AIM OF THE TASK
Edit the records so that each occurrence of "ResMusica" becomes "Res Musica". Reproduce every other line without any change.

Records from a dataset
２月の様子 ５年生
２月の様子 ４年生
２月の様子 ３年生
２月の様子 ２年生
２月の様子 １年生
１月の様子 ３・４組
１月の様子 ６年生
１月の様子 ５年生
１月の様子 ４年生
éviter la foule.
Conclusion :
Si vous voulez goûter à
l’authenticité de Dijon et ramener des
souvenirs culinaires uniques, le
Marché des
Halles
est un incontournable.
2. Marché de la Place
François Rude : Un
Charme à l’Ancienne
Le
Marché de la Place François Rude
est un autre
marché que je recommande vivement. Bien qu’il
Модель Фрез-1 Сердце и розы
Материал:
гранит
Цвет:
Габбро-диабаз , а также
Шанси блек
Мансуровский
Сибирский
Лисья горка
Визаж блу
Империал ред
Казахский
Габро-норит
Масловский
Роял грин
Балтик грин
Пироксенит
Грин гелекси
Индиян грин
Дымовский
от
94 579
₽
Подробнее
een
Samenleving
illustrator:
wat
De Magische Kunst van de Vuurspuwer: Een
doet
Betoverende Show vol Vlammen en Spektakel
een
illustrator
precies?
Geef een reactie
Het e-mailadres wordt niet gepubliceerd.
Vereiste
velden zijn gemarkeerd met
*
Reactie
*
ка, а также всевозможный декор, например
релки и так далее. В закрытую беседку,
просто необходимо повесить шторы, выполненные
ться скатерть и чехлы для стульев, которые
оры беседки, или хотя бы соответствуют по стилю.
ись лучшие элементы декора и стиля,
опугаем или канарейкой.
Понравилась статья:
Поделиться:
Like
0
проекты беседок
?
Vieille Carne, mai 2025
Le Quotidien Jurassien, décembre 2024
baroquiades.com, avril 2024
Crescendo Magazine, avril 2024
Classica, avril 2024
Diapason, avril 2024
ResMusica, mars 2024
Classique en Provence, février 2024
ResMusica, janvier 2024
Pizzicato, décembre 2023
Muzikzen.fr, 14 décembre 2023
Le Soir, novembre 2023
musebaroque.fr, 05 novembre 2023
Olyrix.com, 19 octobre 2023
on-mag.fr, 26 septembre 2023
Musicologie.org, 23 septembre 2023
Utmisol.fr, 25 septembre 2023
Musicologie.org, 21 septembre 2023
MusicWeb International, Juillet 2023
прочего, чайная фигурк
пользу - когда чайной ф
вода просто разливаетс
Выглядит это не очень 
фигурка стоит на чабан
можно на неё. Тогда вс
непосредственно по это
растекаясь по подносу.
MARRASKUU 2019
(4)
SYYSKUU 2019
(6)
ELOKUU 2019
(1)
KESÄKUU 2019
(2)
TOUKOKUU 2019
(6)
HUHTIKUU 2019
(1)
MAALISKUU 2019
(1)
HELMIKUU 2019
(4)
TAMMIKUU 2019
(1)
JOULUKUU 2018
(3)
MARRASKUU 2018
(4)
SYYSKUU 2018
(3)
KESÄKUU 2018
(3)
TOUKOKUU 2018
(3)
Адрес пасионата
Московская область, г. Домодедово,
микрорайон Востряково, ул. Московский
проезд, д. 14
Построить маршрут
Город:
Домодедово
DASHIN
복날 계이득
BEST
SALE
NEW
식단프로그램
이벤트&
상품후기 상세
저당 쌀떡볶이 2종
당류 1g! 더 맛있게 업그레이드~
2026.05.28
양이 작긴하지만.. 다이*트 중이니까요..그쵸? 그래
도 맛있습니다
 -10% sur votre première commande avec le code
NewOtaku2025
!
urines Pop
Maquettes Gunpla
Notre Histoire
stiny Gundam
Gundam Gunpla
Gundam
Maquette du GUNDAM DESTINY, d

RESULT OF THIS TASK
２月の様子 ５年生
２月の様子 ４年生
２月の様子 ３年生
２月の様子 ２年生
２月の様子 １年生
１月の様子 ３・４組
１月の様子 ６年生
１月の様子 ５年生
１月の様子 ４年生
éviter la foule.
Conclusion :
Si vous voulez goûter à
l’authenticité de Dijon et ramener des
souvenirs culinaires uniques, le
Marché des
Halles
est un incontournable.
2. Marché de la Place
François Rude : Un
Charme à l’Ancienne
Le
Marché de la Place François Rude
est un autre
marché que je recommande vivement. Bien qu’il
Модель Фрез-1 Сердце и розы
Материал:
гранит
Цвет:
Габбро-диабаз , а также
Шанси блек
Мансуровский
Сибирский
Лисья горка
Визаж блу
Империал ред
Казахский
Габро-норит
Масловский
Роял грин
Балтик грин
Пироксенит
Грин гелекси
Индиян грин
Дымовский
от
94 579
₽
Подробнее
een
Samenleving
illustrator:
wat
De Magische Kunst van de Vuurspuwer: Een
doet
Betoverende Show vol Vlammen en Spektakel
een
illustrator
precies?
Geef een reactie
Het e-mailadres wordt niet gepubliceerd.
Vereiste
velden zijn gemarkeerd met
*
Reactie
*
ка, а также всевозможный декор, например
релки и так далее. В закрытую беседку,
просто необходимо повесить шторы, выполненные
ться скатерть и чехлы для стульев, которые
оры беседки, или хотя бы соответствуют по стилю.
ись лучшие элементы декора и стиля,
опугаем или канарейкой.
Понравилась статья:
Поделиться:
Like
0
проекты беседок
?
Vieille Carne, mai 2025
Le Quotidien Jurassien, décembre 2024
baroquiades.com, avril 2024
Crescendo Magazine, avril 2024
Classica, avril 2024
Diapason, avril 2024
Res Musica, mars 2024
Classique en Provence, février 2024
Res Musica, janvier 2024
Pizzicato, décembre 2023
Muzikzen.fr, 14 décembre 2023
Le Soir, novembre 2023
musebaroque.fr, 05 novembre 2023
Olyrix.com, 19 octobre 2023
on-mag.fr, 26 septembre 2023
Musicologie.org, 23 septembre 2023
Utmisol.fr, 25 septembre 2023
Musicologie.org, 21 septembre 2023
MusicWeb International, Juillet 2023
прочего, чайная фигурк
пользу - когда чайной ф
вода просто разливаетс
Выглядит это не очень 
фигурка стоит на чабан
можно на неё. Тогда вс
непосредственно по это
растекаясь по подносу.
MARRASKUU 2019
(4)
SYYSKUU 2019
(6)
ELOKUU 2019
(1)
KESÄKUU 2019
(2)
TOUKOKUU 2019
(6)
HUHTIKUU 2019
(1)
MAALISKUU 2019
(1)
HELMIKUU 2019
(4)
TAMMIKUU 2019
(1)
JOULUKUU 2018
(3)
MARRASKUU 2018
(4)
SYYSKUU 2018
(3)
KESÄKUU 2018
(3)
TOUKOKUU 2018
(3)
Адрес пасионата
Московская область, г. Домодедово,
микрорайон Востряково, ул. Московский
проезд, д. 14
Построить маршрут
Город:
Домодедово
DASHIN
복날 계이득
BEST
SALE
NEW
식단프로그램
이벤트&
상품후기 상세
저당 쌀떡볶이 2종
당류 1g! 더 맛있게 업그레이드~
2026.05.28
양이 작긴하지만.. 다이*트 중이니까요..그쵸? 그래
도 맛있습니다
 -10% sur votre première commande avec le code
NewOtaku2025
!
urines Pop
Maquettes Gunpla
Notre Histoire
stiny Gundam
Gundam Gunpla
Gundam
Maquette du GUNDAM DESTINY, d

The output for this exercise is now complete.